- Portrait of Rama Hegde
- Born: Rama Krishna Hegde 29 April 1912
- Died: Unknown
- Occupation: Doctor
- Movement: Goan independence movement
- Spouse: Maria Amelia

= Rama Hegde =

Indian independence activist and physician

Rama Krishna Hegde (29 April 1912 - ?) was an Indian independence activist and physician.

== Life ==
===Early life===
Rama Krishna Hegde was born on 29 April 1912 in Madgaon to Krishna Rama Hegde. He studied medicine at the Escola Médico-Cirúrgica de Goa. During his youth, he was active in socio-political activities and wore a Gandhi cap.

===Goan independence movement===
He protested against the kidnapping of a girl from Cuncolim with the intention of forcefully baptizing her. He was one of the main organisers of the Sanghatna Samiti, later the Gomantak Congress. He participated in the civil disobedience movement from 19 June 1946, after the events of Goa Revolution Day.

At the first conclave of the National Congress (Goa) (NCG), held at Londa on 17 and 18 August 1946, Hegde was elected as its first president. He then offered satyagraha on 18 October 1946 at Madgaon. While addressing the audience in Marathi, he was arrested for instigating the public against the foreign domination, and for the distribution of pamphlets that featured an appeal signed by him as the president of the NCG. He was initially imprisoned at the Aguada fort jail and then sentenced to 8 years' deportation. Along with José Inácio Candido de Loyola, Laxmikant Bhembre and Purushottam Kakodkar, he was deported to Portugal in a ship, Bartolomeu Dias. They reached Portugal on 5 January 1947 and was initially detained at the Limoeiras and the Caxias jails, before being detained at Peniche.

While at Peniche jail, he and the other freedom fighters, Tristão de Bragança Cunha, Purushottam Kakodkar, José Inácio Candido de Loyola and Laxmikant Bhembre, hosted the newlywed Pundalik Gaitonde and Edila Gaitonde for their honeymoon. These prisoners organised a celebration in honour of Pundalik and Edila. They hosted a meal for the newly-weds.

Hegde remained at Peniche, except for an eleven-month medical treatment at Lisbon, and was released on Amnesty on 7 December 1950. However, he was kept under surveillance and was not allowed to return to India.

He then worked as a medical propagandist and gave private tuition for a living. He and Purushottam Kakodkar were detained once again for 2 months in 1955 for defying and not reporting to the PIDE office every day.
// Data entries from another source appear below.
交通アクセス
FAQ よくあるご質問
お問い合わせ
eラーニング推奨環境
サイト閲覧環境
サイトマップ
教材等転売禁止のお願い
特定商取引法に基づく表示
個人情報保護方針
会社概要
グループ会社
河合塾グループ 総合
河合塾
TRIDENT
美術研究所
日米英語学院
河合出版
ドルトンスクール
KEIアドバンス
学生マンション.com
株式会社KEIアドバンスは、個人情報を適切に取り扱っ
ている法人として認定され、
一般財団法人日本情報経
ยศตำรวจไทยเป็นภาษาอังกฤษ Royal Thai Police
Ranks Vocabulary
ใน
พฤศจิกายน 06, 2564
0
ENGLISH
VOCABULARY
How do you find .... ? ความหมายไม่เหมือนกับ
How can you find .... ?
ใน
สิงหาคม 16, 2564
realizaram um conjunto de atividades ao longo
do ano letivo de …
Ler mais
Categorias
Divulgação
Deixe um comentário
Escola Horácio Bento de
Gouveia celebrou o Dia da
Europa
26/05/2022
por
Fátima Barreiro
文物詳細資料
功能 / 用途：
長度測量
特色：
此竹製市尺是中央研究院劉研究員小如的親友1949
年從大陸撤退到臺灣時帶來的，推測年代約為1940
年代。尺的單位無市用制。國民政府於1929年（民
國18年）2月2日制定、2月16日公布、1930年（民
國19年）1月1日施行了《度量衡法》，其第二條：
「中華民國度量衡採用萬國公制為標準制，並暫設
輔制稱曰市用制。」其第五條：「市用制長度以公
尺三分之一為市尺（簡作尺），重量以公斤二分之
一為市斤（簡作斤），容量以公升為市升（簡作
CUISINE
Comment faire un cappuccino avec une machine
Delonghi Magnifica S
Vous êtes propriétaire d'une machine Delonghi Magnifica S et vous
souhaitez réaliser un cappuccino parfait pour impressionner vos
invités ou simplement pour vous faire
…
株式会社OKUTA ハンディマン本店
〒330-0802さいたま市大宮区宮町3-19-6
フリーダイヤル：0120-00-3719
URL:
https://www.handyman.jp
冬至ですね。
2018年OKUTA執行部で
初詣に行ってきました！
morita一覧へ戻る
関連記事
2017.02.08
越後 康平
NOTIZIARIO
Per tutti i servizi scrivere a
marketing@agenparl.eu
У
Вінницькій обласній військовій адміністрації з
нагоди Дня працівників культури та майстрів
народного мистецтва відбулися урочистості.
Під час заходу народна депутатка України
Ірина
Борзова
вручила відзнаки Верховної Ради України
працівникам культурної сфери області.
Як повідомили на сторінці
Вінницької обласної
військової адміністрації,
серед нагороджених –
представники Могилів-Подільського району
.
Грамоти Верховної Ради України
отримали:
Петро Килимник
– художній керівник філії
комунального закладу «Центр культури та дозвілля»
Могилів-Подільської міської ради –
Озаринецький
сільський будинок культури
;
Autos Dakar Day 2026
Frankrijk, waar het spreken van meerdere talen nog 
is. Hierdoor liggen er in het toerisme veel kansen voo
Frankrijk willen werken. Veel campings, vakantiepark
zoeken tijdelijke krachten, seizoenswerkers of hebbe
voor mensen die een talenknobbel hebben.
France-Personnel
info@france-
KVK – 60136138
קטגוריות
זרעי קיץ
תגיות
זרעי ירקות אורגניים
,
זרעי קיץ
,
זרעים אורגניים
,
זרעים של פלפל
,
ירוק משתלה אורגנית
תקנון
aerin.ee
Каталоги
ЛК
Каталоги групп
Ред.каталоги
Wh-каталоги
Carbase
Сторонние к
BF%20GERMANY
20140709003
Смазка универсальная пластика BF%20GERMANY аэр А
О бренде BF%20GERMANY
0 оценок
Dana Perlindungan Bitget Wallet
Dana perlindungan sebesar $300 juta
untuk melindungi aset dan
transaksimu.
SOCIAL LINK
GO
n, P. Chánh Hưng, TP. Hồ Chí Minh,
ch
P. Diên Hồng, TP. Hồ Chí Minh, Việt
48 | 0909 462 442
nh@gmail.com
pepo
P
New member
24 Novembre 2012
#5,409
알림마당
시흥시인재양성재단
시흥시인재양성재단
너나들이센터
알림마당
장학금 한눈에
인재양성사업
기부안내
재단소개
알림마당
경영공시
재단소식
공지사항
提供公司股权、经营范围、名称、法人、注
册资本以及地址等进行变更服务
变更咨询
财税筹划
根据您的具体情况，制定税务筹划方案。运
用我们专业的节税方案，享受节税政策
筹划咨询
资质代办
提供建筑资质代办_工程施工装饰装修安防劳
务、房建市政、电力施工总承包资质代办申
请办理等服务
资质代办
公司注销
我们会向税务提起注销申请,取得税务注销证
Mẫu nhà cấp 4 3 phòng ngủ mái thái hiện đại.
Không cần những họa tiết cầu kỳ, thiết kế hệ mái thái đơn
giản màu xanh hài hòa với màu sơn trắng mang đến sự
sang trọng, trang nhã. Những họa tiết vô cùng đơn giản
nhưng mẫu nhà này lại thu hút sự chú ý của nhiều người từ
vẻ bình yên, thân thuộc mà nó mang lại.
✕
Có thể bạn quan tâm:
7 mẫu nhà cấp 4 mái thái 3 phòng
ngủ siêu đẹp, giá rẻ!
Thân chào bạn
He then obtained a UK passport, and, accompanied by his Portuguese wife Maria Amelia and Purushottam Kakodkar, returned to Bombay via London on 17 May 1956. In Bombay, he started a medical clinic and immediately resumed the work of the NCG. He then attempted to unite the NCG's two warring factions in Bombay.

In June 1957, Hegde was part of a delegation of 11 Goans chosen for consultation by then Prime Minister of India, Jawaharlal Nehru. Others included Armando Menezes and his brother Nicolau Menezes, along with Luis Gracias, J. N. Heredia, Evágrio Jorge, Vishwanath Lawande, Pundalik Gaitonde, Gerald Pereira, Peter Alvares and Purushottam Kakodkar.

Hegde represented the NCG at the Goan Political Convention held in Bombay on 2–4 October 1959. He was chosen as one of 25 members of the Goa Council formed at the convention. In 1961, he was chosen as the vice president of the NCG.

In his book Panthast, Goan writer Ravindra Kelekar blamed the failure of the non-violent Goa Freedom Movement, started by Ram Manohar Lohia, on the fights between Hegde and Purushottam Kakodkar.

===Post-annexation of Goa===
After the Indian annexation of Goa, he was part of the January 1962 ad-hoc committee of the NCG, which studied the problems of Goa. He then joined the Indian National Congress and remained as an active leader.

In 1972, Hegde moved to Portugal and settled there as an Indian citizen.